Se é possível estabelecer uma relação com dados de fontes diferentes (IBGE x Valor), a conclusão é que pouco menos de 1% das organizações corresponde a quase 2/3 da produção nacional!! Por outro lado, esses números revelam a complexidade e quão grande e disperso é nosso país quanto às atividades econômicas.
Existe, portanto, enorme oportunidade para aperfeiçoar os mecanismos de governança pelo país afora, e desse modo construir empreendimentos sólidos e perenes, contribuindo para uma economia pujante com geração de renda e emprego, além de diminuição das disparidades sociais.
As práticas de governança, ou melhor, as necessidades para adotar as melhores delas passam obrigatoriamente pelo estudo aprofundado das peculiaridades das organizações que compõe esse universo. E essa constatação tem sido levada em conta pelo IBGC (Instituto Brasileiro de Governança Corporativa).
O IBGC publicou em 2014 o caderno de boas práticas das companhias fechadas. Em 2015 foi apresentado ao mercado o caderno de boas práticas de sociedades de economia mista – aquelas que têm como acionista controlador o Estado; e em 2016 foram divulgados dois novos trabalhos: a) caderno de governança da família empresária e b) a quinta edição do código de melhores práticas de governança corporativa, que é bem abrangente, mas com bastante foco e aplicação para empresas de capital aberto.
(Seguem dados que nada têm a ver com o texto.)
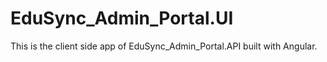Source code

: # EduSync_Admin_Portal.UI
This is the client side app of EduSync_Admin_Portal.API built with Angular.
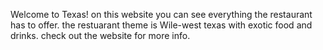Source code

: Welcome to Texas!
on this website you can see everything the restaurant has to offer. 
the restuarant theme is Wile-west texas with exotic food and drinks. 
check out the website for more info. 
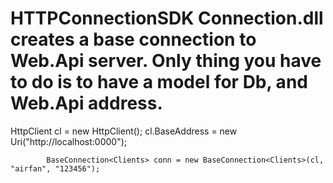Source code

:# HTTPConnectionSDK Connection.dll creates a base connection to Web.Api server.  Only thing you have to do is to have a model for Db, and Web.Api address. 
 HttpClient cl = new HttpClient();
            cl.BaseAddress = new Uri("http://localhost:0000");
           
            BaseConnection<Clients> conn = new BaseConnection<Clients>(cl, "airfan", "123456");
De modo geral, cada uma dessas publicações busca promover a boa governança, lembrando que este é um tema em constante evolução e deve ser entendido como um processo, fazendo com que a ética, a transparência, o cuidado com o trato de recursos de terceiros, a preocupação com as mudanças do ambiente de negócios e regulações, além de gestão de risco sejam pontos aplicáveis tanto às organizações de capital aberto como às fechadas e ainda às familiares e, sem dúvida, àquelas cujo controlador é o Governo/Estado. Faz sentido, não é?
Gostaria de destacar alguns pontos relevantes para cada tipo de empreendimento, sabendo ser impossível dar espaço a todos a fim de respeitar o tamanho de um texto de blog.
- Sociedade de economia mista: as recentes – aliás, não tão recentes assim –descobertas sobre má gestão (fraudulenta, descuidada na aplicação de recursos financeiros e corrupta) exigiram posicionamento do IBGC para “sugerir” práticas para mitigar a interferência do controlador no dia a dia do empreendimento com objetivo meramente político e criar mecanismos de controle, ainda que constitucionalmente disponhamos de tribunais de conta e outros órgãos de controle;
- Empresa familiar: algumas já passaram ou ainda passam por intenso processo de profissionalismo, o que acaba “empurrando” para melhores práticas de governança, porém, há, em minha visão e também do IBGC, muito espaço para ajustar o verdadeiro papel da família no empreendimento e da necessidade de separar a gestão da propriedade e alinhamento dos propósitos e valores familiares;
- Empresa de capital fechado: é importante aqui criar mecanismos que otimizem o valor do negócio por meio de gestão profissional e disposta a utilizar ferramentas modernas, cuidando também das pessoas, de planos de sucessão formal e da mitigação dos conflitos de interesse;
- Empresa de capital aberto: aqui diversos órgãos, como a CVM (Comissão de Valores Mobiliários) e BM&F (Bolsa de Valores) também contribuem com exigências para o devido enquadramento das empresas em práticas que gerem valor, ao mesmo tempo em que protegem o acionista minoritário e outras partes interessadas. Importante destacar a relevância na divulgação de dados e informações ao mercado e da constituição de quadro de conselheiros de administração de alto nível e independente, entre muitas outras questões.
Sem dúvida, temos em nosso país uma longa estrada a percorrer no sentido de sedimentar as boas práticas de governança e assim propiciar imensa contribuição no desenvolvimento econômico e social brasileiro. Sempre tomando o cuidado, no entanto, com as peculiaridades da firma/organização.